[Your goal]: Please gather every row below that contains the string "normal" and copy each one in full.
** begin Data supplied **
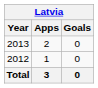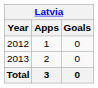rows swapped: 2012 <-> 2013
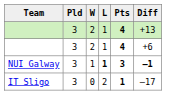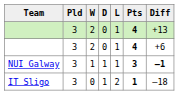+ column: D | 0 | 0 | 1 | 1
NUI Galway | L: bold -> normal
IT Sligo | Diff: –17 -> –18
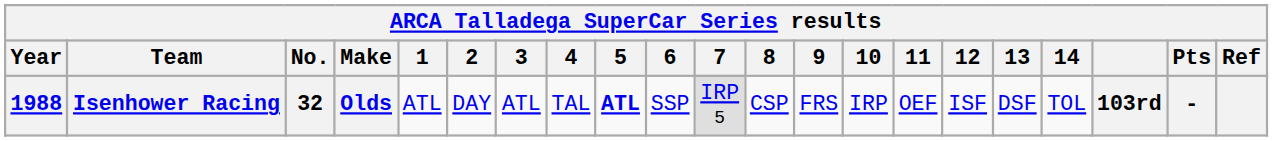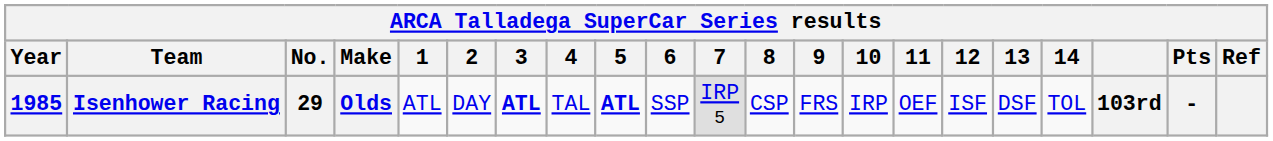Isenhower Racing | Year: 1988 -> 1985
Isenhower Racing | No.: 32 -> 29
Isenhower Racing | 3: normal -> bold
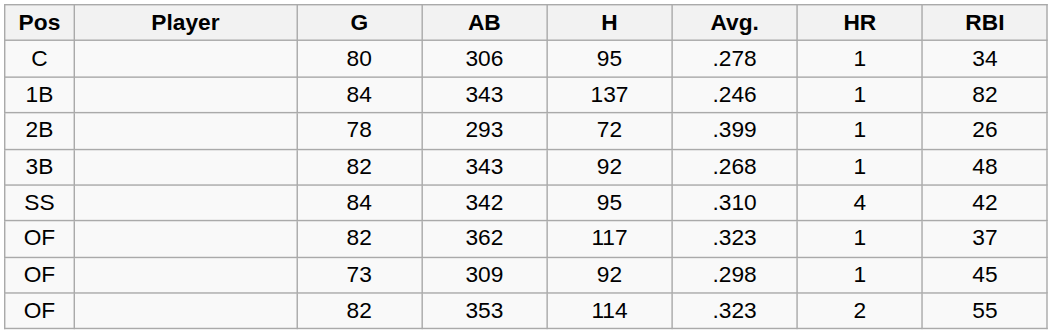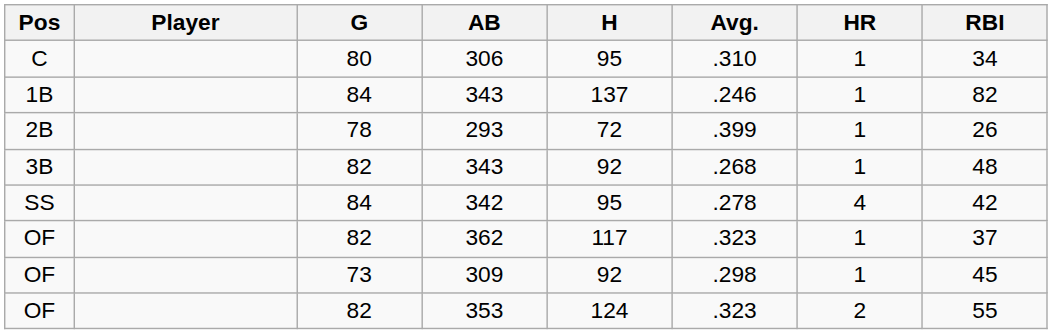306 | Avg.: .278 -> .310
342 | Avg.: .310 -> .278
353 | H: 114 -> 124
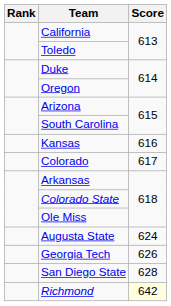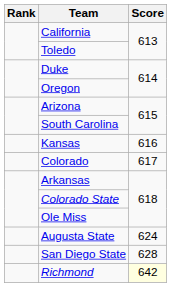- row: Georgia Tech | 626
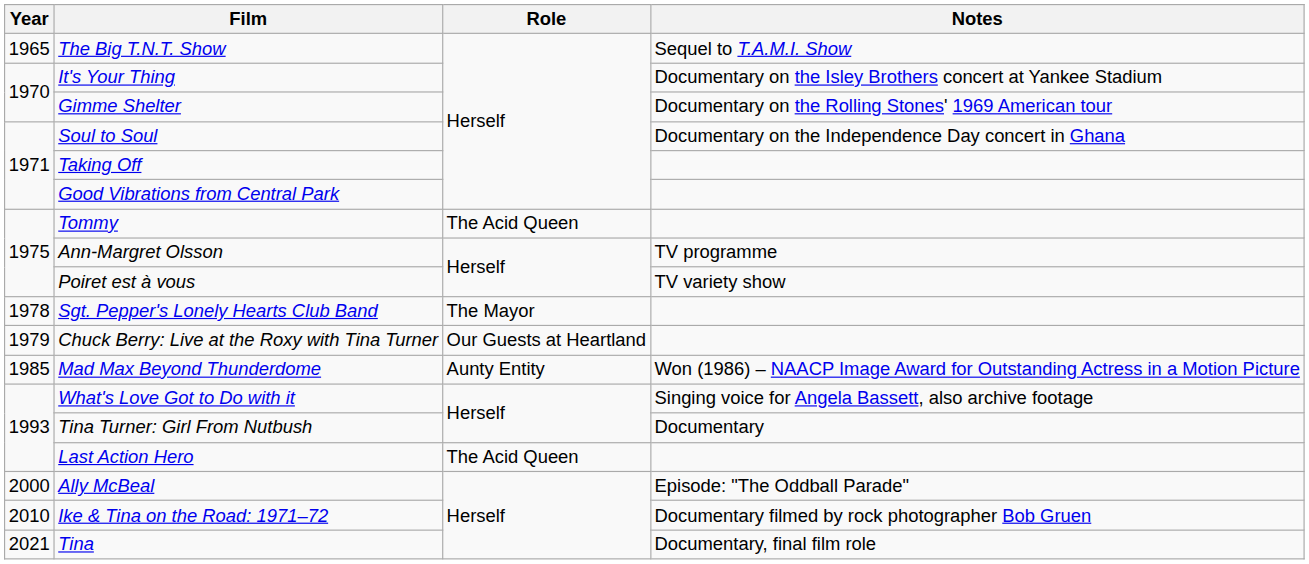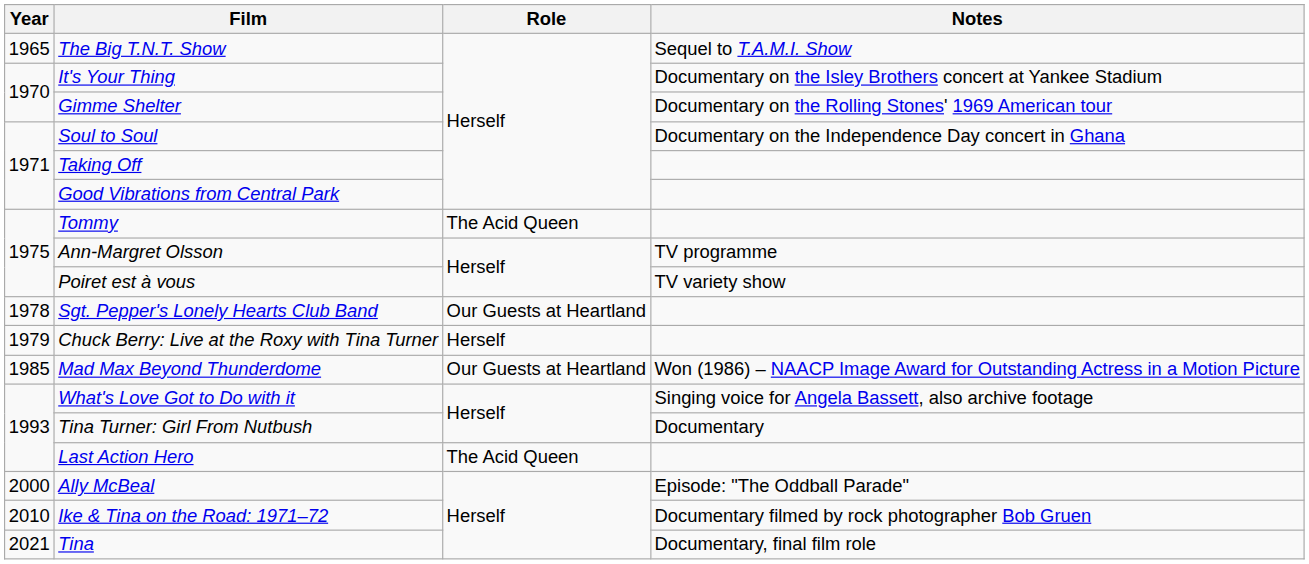Sgt. Pepper's Lonely Hearts Club Band | Role: The Mayor -> Our Guests at Heartland
Chuck Berry: Live at the Roxy with Tina Turner | Role: Our Guests at Heartland -> Herself
Mad Max Beyond Thunderdome | Role: Aunty Entity -> Our Guests at Heartland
** end Data supplied **
[Correct result]:
NUI Galway | L: bold -> normal
Isenhower Racing | 3: normal -> bold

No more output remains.